Parallel dazu baut das Unternehmen seine kommerziellen und staatlichen Netzwerke aus. Eine neue Partnerschaft mit Anduril und Davidson zielt auf Anwendungen in der US-Raketenabwehr ab. Erste Simulationen zeigten hier eine zehnmal schnellere Lösungsfindung. Zudem verlegt D-Wave seinen Hauptsitz bis Ende 2026 nach Boca Raton in Florida.

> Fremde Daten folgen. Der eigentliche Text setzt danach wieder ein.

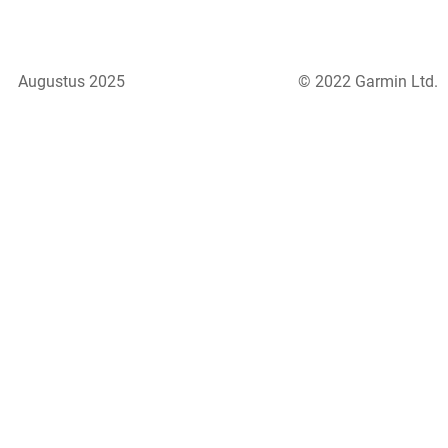
Augustus 2025
© 2022 Garmin Ltd.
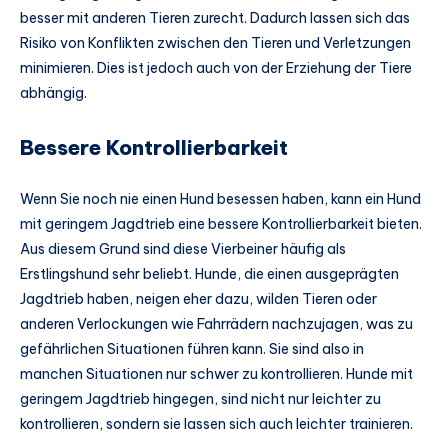
besser mit anderen Tieren zurecht. Dadurch lassen sich das
Risiko von Konflikten zwischen den Tieren und Verletzungen
minimieren. Dies ist jedoch auch von der Erziehung der Tiere
abhängig.
Bessere Kontrollierbarkeit
Wenn Sie noch nie einen Hund besessen haben, kann ein Hund
mit geringem Jagdtrieb eine bessere Kontrollierbarkeit bieten.
Aus diesem Grund sind diese Vierbeiner häufig als
Erstlingshund sehr beliebt. Hunde, die einen ausgeprägten
Jagdtrieb haben, neigen eher dazu, wilden Tieren oder
anderen Verlockungen wie Fahrrädern nachzujagen, was zu
gefährlichen Situationen führen kann. Sie sind also in
manchen Situationen nur schwer zu kontrollieren. Hunde mit
geringem Jagdtrieb hingegen, sind nicht nur leichter zu
kontrollieren, sondern sie lassen sich auch leichter trainieren.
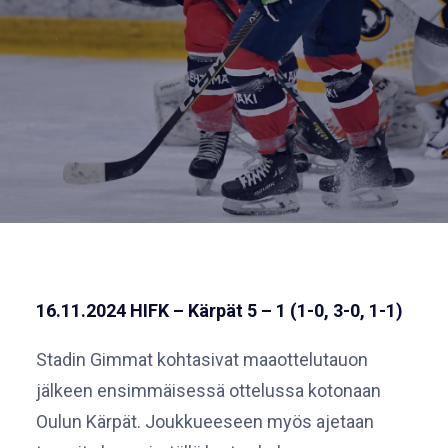
16.11.2024 HIFK – Kärpät 5 – 1 (1-0, 3-0, 1-1)
Stadin Gimmat kohtasivat maaottelutauon
jälkeen ensimmäisessä ottelussa kotonaan
Oulun Kärpät. Joukkueeseen myös ajetaan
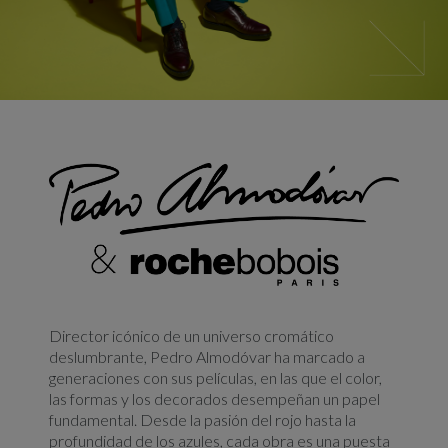
Director icónico de un universo cromático
deslumbrante, Pedro Almodóvar ha marcado a
generaciones con sus películas, en las que el color,
las formas y los decorados desempeñan un papel
fundamental. Desde la pasión del rojo hasta la
profundidad de los azules, cada obra es una puesta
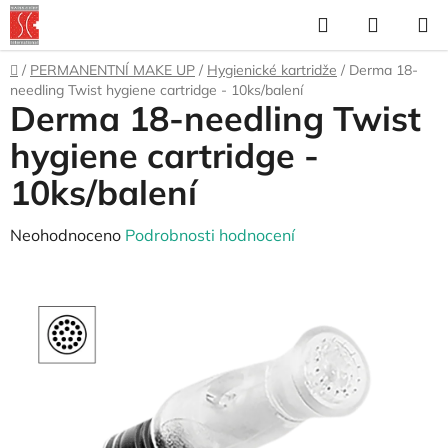
Přejít
Hledat
NÁKUP
na
KOŠÍK
obsah
Domů
/
PERMANENTNÍ MAKE UP
/
Hygienické kartridže
/
Derma 18-
needling Twist hygiene cartridge - 10ks/balení
Derma 18-needling Twist
hygiene cartridge -
10ks/balení
Průměrné
Neohodnoceno
Podrobnosti hodnocení
hodnocení
produktu
je
0,0
z
5
hvězdiček.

Flankiert wird dieser Umzug von einem 20-Millionen-Dollar-Auftrag der dortigen Florida Atlantic University für ein neues Quantencomputer-System.

Blick auf die Bilanzen

Finanziell ist der Quanten-Spezialist für diese Expansionspläne gerüstet. Zum Jahreswechsel verfügte D-Wave über liquide Mittel in Höhe von 884,5 Millionen US-Dollar. Am 20. Mai 2026 präsentiert das Unternehmen die nächsten Quartalszahlen. Dieser Bericht liefert Investoren den ersten vollständigen Einblick, wie sich die Integration von Quantum Circuits und die starken Auftragseingänge vom Jahresbeginn in den Bilanzen niederschlagen.